Viele Projekte. Verkehr ist mit Sicherheit eines der schwierigsten Ressorts. Was wir bis dato schon auf Schiene gebracht haben, ist die Tarifreform. Da startet jetzt der Vorverkauf im Herbst und die Tickets werden mit dem nächsten Jahr teilweise um zwei Drittel günstiger. Die Studententickets haben wir vergünstigt. Das ist einerseits der Tarifbereich und andererseits die Infrastruktur von verschiedenen Buslinien, Busspuren bis hin zu Schienen. Wir verlängern ja gerade die Salzburger Lokalbahn – ein großes Infrastrukturprojekt für uns. Das sind die Schwerpunkte im Öffentlichen Verkehr und ein weiterer großer Schwerpunkt ist – etwas abstrakt formuliert – die Rückgewinnung der Hoheit über unsere Straßen, denn durch neue Navigationssysteme entstehen in vielen Gemeinden Ausweichverkehre, wo wir diese nicht haben wollen. Der Verkehr ist zunehmend dort, wo er nicht hingehört, nämlich nicht auf der Autobahn, sondern auf den Gemeinde- und Landesstraßen. Deswegen müssen wir nun Maßnahmen setzen, damit der Verkehr wieder dorthin kommt, wo er hingehört. Das ist uns jetzt im Sommer einigermaßen durch unsere Abfahrtssperren gelungen. Für uns natürlich eine Pionierarbeit, denn wir waren die ersten, die überhaupt diese Sperren zum Einsatz gebracht haben. Ich denke, es hat in vielen Gemeinden gut gewirkt, in einigen weniger – da müssen wir noch nachbessern und verschärft kontrollieren. Es war absehbar, dass es anfangs nicht zu 100 Prozent reibungslos funktioniert, aber da dürfen wir uns nicht entmutigen lassen. Da braucht es mutige Entscheidungen im Verkehrsbereich, weil die Herausforderungen vor dem Hintergrund der Klimakrise natürlich extrem groß sind. Wir müssen im Verkehrsbereich liefern. Mein Ziel ist, dass wir als Salzburg das erste Bundesland sind, dass zumindest den Öffentlichen Verkehr zur Gänze dekarbonisiert. In Salzburg waren wir mit unserem Oberleitungssystem immer schon Vorreiter, während in anderen Landeshauptstädten noch die Dieselbusse durch die Gegend gefahren sind. Und nun müssen wir mit den neuen Technologien Wasserstoff und Elektro schauen, dass wir die Regionalbusse und die Schienen weitgehend dekarbonisieren. Wir haben jetzt mit der ÖBB gemeinsam den Batteriezug zum Einsatz gebracht, in Tirol wird gerade ein Wasserstoffzug getestet – ich glaube, wir müssen uns diese neuen Technologien genauer anschauen, um noch weiter zu dekarbonisieren.
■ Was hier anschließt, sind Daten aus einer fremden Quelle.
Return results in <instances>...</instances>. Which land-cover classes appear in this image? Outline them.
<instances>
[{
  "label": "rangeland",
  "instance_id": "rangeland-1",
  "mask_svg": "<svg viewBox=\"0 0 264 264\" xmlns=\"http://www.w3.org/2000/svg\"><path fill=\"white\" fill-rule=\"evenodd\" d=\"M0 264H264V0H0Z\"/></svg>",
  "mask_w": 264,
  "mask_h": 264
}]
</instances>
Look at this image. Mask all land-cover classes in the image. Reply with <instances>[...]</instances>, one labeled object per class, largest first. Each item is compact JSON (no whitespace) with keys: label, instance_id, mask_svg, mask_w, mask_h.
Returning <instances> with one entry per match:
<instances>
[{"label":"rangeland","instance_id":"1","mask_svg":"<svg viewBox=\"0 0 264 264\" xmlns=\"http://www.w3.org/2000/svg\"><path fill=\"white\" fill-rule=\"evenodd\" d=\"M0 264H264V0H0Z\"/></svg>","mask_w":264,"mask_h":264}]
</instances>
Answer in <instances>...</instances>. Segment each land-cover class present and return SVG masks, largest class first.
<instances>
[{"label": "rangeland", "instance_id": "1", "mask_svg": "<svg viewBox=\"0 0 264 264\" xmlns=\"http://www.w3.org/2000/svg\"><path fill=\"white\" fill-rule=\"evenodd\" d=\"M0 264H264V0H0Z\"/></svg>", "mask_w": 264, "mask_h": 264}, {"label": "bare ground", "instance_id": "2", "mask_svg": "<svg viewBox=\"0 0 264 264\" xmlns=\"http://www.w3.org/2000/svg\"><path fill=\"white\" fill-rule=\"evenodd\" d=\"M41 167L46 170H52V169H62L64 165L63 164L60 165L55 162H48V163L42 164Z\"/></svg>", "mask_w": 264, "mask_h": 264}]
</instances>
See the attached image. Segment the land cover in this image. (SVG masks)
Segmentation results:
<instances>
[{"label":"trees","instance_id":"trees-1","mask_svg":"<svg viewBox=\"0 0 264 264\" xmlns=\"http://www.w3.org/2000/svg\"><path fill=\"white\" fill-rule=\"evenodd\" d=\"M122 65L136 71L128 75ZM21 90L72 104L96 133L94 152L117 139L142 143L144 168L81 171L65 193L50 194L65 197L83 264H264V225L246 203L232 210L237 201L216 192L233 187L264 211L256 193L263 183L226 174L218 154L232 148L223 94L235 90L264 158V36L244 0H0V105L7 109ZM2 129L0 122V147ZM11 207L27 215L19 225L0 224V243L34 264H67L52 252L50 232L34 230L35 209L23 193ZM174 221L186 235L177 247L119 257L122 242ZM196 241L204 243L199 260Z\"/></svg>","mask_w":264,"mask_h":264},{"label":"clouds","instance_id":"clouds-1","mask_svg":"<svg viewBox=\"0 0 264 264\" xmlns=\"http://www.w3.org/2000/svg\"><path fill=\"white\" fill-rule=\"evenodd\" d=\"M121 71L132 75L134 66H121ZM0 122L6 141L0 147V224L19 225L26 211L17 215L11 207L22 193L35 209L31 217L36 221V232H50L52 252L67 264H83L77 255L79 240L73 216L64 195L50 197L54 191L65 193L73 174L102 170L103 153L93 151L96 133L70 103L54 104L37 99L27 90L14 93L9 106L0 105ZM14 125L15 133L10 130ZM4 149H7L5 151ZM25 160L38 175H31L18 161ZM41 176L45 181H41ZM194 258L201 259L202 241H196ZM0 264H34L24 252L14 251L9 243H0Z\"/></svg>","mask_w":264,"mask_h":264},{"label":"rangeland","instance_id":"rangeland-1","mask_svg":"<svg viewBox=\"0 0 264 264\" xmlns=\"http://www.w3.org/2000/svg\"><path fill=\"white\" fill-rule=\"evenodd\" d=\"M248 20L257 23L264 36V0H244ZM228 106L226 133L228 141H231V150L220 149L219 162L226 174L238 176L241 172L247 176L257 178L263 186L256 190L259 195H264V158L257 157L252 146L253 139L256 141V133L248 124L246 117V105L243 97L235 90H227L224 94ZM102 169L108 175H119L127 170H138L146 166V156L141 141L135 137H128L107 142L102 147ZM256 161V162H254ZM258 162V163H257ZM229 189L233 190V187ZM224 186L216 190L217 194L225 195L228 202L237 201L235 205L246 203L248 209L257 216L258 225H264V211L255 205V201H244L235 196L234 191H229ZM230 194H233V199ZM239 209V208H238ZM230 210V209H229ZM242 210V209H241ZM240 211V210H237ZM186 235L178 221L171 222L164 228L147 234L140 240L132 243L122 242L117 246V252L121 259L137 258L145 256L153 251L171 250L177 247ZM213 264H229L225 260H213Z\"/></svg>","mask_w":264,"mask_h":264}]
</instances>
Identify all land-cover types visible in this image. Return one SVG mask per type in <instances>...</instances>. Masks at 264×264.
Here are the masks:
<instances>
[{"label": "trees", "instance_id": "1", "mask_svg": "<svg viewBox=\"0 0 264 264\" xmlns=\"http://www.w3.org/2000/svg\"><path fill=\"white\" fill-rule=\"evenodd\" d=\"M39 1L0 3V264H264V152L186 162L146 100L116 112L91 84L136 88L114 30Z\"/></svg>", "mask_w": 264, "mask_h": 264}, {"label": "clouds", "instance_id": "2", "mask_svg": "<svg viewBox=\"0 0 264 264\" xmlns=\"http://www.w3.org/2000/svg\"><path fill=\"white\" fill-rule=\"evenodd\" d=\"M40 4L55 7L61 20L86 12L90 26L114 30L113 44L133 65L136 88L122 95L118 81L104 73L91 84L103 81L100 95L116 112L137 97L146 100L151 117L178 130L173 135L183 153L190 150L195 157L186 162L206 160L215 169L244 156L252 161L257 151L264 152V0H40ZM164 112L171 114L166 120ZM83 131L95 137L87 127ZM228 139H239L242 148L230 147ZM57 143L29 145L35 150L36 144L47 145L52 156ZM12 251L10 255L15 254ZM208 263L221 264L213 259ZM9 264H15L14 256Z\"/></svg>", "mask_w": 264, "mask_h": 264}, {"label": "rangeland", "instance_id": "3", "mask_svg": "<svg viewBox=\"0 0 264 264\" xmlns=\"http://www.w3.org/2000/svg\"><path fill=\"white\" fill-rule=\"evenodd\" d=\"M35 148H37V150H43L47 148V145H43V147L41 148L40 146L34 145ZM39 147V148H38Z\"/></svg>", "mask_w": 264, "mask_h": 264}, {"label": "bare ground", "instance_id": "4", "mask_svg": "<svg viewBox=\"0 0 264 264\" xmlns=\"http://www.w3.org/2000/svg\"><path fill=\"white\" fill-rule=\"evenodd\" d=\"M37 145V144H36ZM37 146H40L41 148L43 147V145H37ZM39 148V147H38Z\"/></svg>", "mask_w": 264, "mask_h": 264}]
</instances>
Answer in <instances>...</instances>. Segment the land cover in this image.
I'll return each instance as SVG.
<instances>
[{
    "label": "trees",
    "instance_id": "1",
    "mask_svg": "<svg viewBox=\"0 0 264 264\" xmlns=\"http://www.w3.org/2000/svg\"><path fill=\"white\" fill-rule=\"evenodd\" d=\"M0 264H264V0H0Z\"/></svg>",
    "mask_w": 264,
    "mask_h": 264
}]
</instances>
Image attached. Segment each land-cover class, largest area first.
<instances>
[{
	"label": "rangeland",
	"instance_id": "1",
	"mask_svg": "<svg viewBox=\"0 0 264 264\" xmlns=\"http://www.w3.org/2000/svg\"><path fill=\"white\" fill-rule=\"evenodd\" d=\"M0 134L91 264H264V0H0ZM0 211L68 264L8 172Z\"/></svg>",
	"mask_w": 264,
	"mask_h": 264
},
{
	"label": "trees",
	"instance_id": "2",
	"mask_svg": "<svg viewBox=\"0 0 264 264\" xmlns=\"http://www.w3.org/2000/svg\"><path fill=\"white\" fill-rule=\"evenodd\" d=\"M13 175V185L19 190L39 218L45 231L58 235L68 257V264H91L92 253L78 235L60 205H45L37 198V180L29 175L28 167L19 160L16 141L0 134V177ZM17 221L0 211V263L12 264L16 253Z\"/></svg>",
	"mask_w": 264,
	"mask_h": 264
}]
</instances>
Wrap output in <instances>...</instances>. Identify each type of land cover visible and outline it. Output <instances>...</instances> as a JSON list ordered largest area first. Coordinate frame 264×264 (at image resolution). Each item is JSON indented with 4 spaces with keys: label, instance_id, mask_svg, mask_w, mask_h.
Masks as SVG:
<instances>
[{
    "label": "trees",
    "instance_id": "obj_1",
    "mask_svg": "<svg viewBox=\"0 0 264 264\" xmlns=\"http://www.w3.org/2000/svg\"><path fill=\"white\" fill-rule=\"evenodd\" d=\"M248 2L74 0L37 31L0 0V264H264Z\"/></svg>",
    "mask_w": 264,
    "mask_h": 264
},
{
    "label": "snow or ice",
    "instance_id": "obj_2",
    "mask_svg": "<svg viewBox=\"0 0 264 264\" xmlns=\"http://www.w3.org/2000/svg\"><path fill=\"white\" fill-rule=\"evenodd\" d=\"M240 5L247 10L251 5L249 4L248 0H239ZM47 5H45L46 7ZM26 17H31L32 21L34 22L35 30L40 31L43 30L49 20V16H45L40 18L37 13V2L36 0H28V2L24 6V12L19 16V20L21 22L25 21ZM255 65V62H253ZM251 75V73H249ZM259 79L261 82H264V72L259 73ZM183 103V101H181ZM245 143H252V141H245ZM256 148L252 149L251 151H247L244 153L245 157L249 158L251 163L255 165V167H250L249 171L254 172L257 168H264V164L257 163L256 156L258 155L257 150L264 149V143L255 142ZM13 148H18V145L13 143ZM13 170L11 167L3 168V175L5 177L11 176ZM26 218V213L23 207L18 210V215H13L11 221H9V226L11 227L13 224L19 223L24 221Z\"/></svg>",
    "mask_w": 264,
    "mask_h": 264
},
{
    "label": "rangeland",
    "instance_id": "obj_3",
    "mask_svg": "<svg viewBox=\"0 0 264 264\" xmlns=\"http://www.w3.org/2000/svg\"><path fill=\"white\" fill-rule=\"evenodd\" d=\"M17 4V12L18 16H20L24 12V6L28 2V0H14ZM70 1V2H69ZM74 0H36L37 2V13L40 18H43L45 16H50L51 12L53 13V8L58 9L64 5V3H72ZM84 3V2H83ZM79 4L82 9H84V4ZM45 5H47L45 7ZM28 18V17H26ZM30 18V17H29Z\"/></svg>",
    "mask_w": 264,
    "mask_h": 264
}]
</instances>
Du hast ja bereits einige Maßnahmen angesprochen. Was in Salzburg immer schon ein Problem war, ist die Stausituation. Salzburg gilt ja als Stauhauptstadt. Glaubst du, dass die Maßnahmen, die ergriffen wurden, hier greifen bzw. gibt es in diesem Kontext weitere Maßnahmen, um die Situation weiter zu entlasten? 

Wir werden laufend Projekte setzen müssen, weil alles, was wir jetzt in den Öffentlichen Verkehr investieren, erleben wir jetzt fast im gleichen Ausmaß kompensiert durch den zunehmenden Individualverkehr. Insofern muss man laufend daran arbeiten, dass die Menschen, soweit es geht, auf den Öffentlichen Verkehr umsteigen. Es funktioniert natürlich nicht überall, da viele Menschen aufs Auto angewiesen sind. Vor allem im städtischen Bereich müssen wir das Angebot aber noch wesentlich attraktiver machen. Da spielt mit Sicherheit die Schieneninfrastruktur eine große Rolle, aber natürlich auch ein zielgerichteter Öffentlicher Fußverkehr. Ich glaube, dass wir da noch nicht so stark auf die Bedürfnisse der Menschen eingehen, wenn wir uns anschauen, wie oft manche umsteigen müssen. Wir müssen direktere Linien führen, umsteigefrei und schneller – nur dann ist der Öffentliche Verkehr attraktiv. Wenn man aber drei Mal umsteigen muss und doppelt solange Fahrzeit hat wie mit dem Auto, dann wird auch keiner mit dem Öffentlichen Verkehr unterwegs sein. Das alles ist notwendig, denn wir haben die schwierigsten Voraussetzungen, die man in einem urbanen Gebiet haben kann. Denn wir haben unheimlich viel touristischen Verkehr, wir haben im Stadtzentrum vier Stadtberge, schwierigste Topografie und können nicht immer durchfahren, sondern müssen links und rechts im Kreis fahren, damit wir zu unserem Ziel kommen. Wir haben übrigens doppelt so viele Ein- und Auspendler wie Wien und sind ein Riesen Einzugsgebiet – mit dem Einzugsgebiet sind wir fast schon eine Großstadt. Das alles wird im Gegensatz zu anderen Landeshauptstädten durch den touristischen Verkehr zusätzlich angereichert.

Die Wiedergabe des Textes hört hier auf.